[Input]:
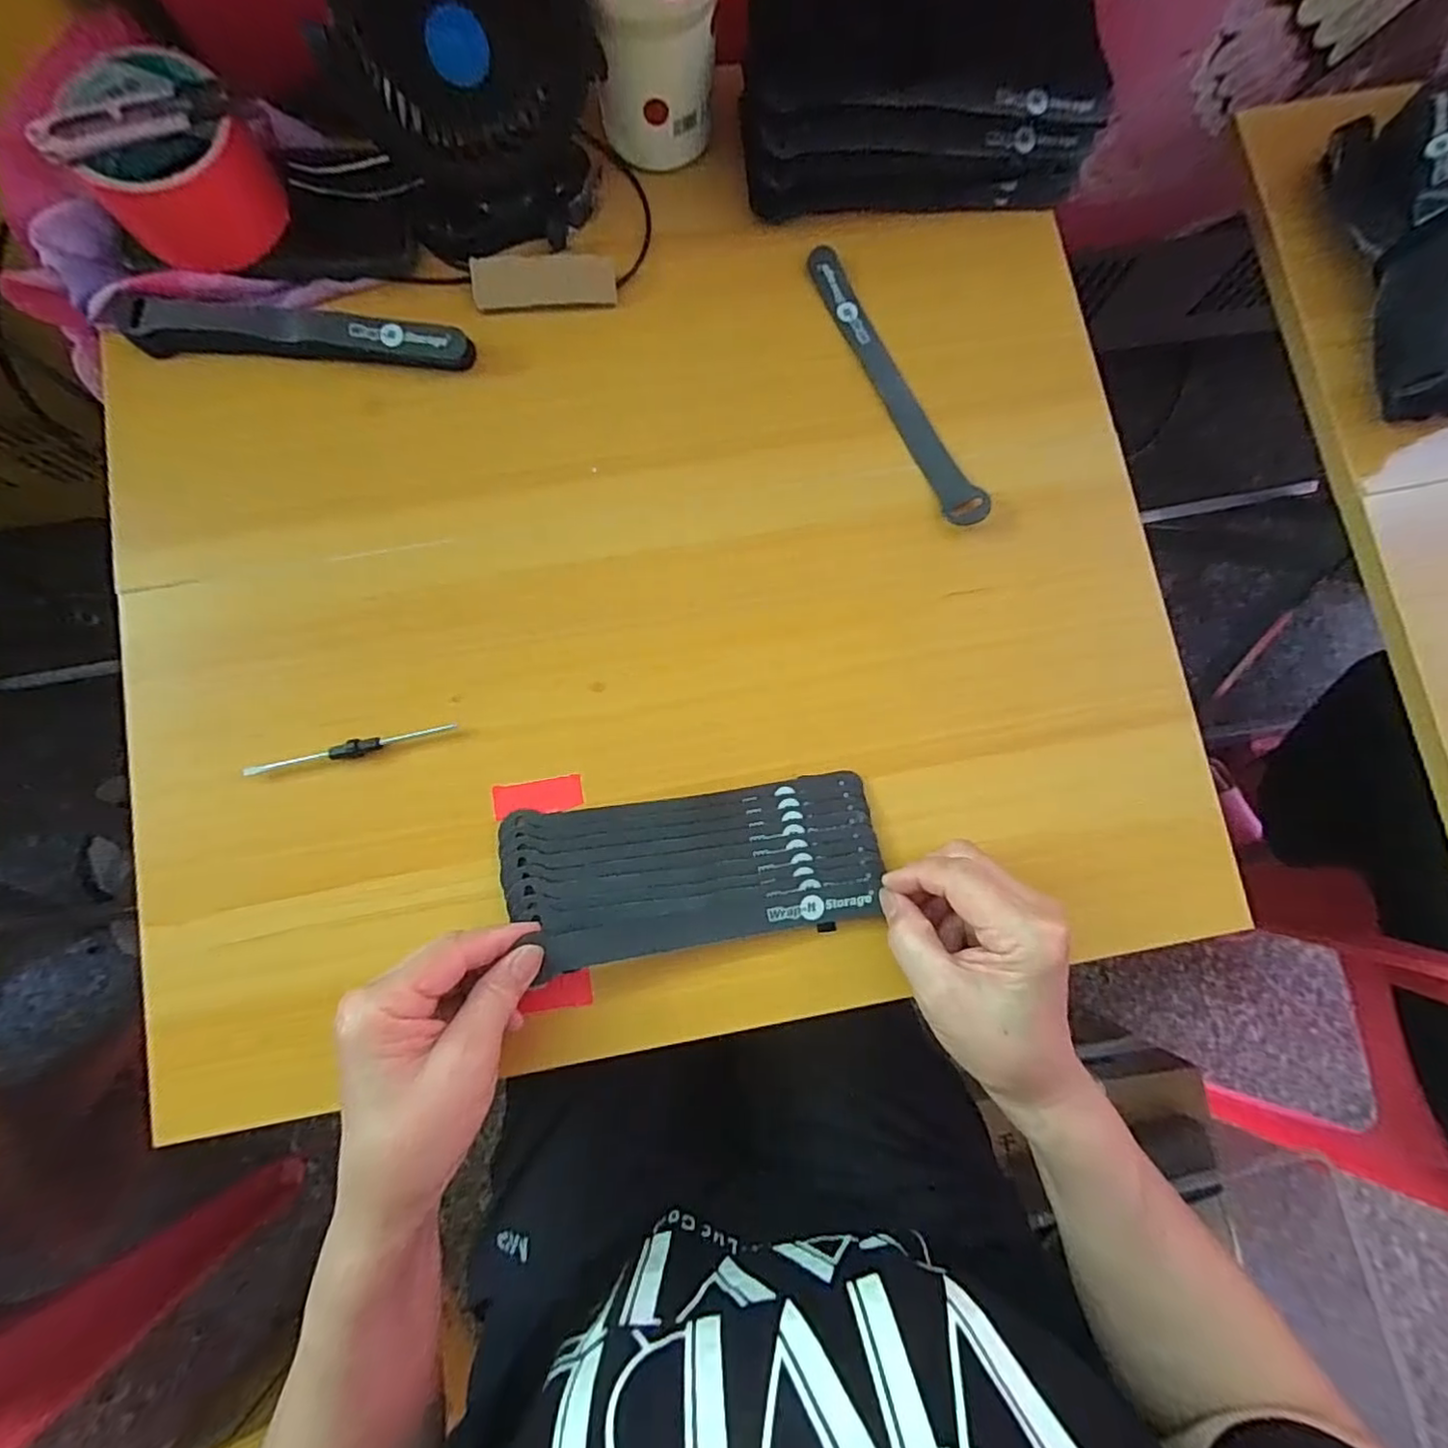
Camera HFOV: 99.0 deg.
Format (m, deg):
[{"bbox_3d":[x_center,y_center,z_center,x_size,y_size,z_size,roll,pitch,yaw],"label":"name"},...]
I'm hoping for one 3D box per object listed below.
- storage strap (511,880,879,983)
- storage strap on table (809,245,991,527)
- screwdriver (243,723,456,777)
[{"bbox_3d":[-0.006,0.108,0.328,0.177,0.005,0.021,-10,88,-2],"label":"storage strap"},{"bbox_3d":[0.103,-0.205,0.371,0.023,0.004,0.195,-27,82,8],"label":"storage strap on table"},{"bbox_3d":[-0.206,0.014,0.339,0.111,0.010,0.008,-14,84,-3],"label":"screwdriver"}]

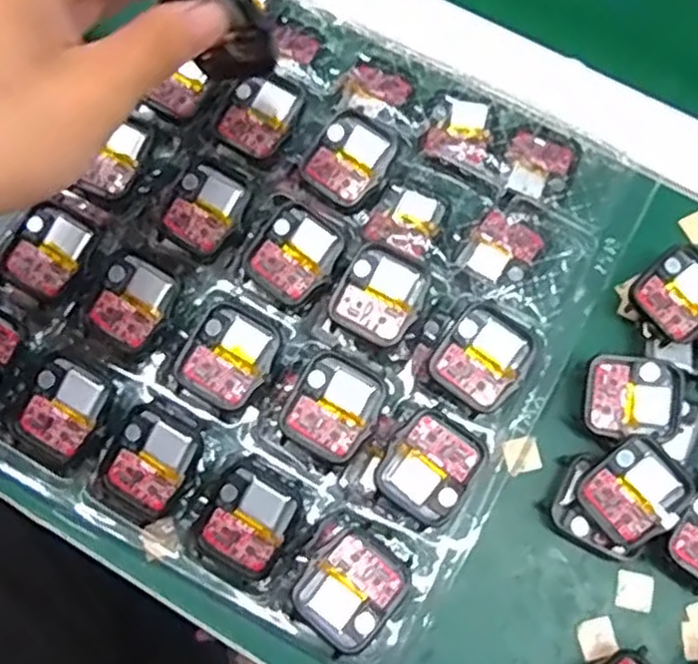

[Activity]:
Return every entry above exactly. Pictures stay out.

[Result]:
Camera HFOV: 99.0 deg.
Format (m, deg):
[{"bbox_3d":[x_center,y_center,z_center,x_size,y_size,z_size,roll,pitch,yaw],"label":"name"},...]
I'm hoping for one 3D box per object listed below.
- storage strap (511,880,879,983)
- storage strap on table (809,245,991,527)
- screwdriver (243,723,456,777)
[{"bbox_3d":[-0.006,0.108,0.328,0.177,0.005,0.021,-10,88,-2],"label":"storage strap"},{"bbox_3d":[0.103,-0.205,0.371,0.023,0.004,0.195,-27,82,8],"label":"storage strap on table"},{"bbox_3d":[-0.206,0.014,0.339,0.111,0.010,0.008,-14,84,-3],"label":"screwdriver"}]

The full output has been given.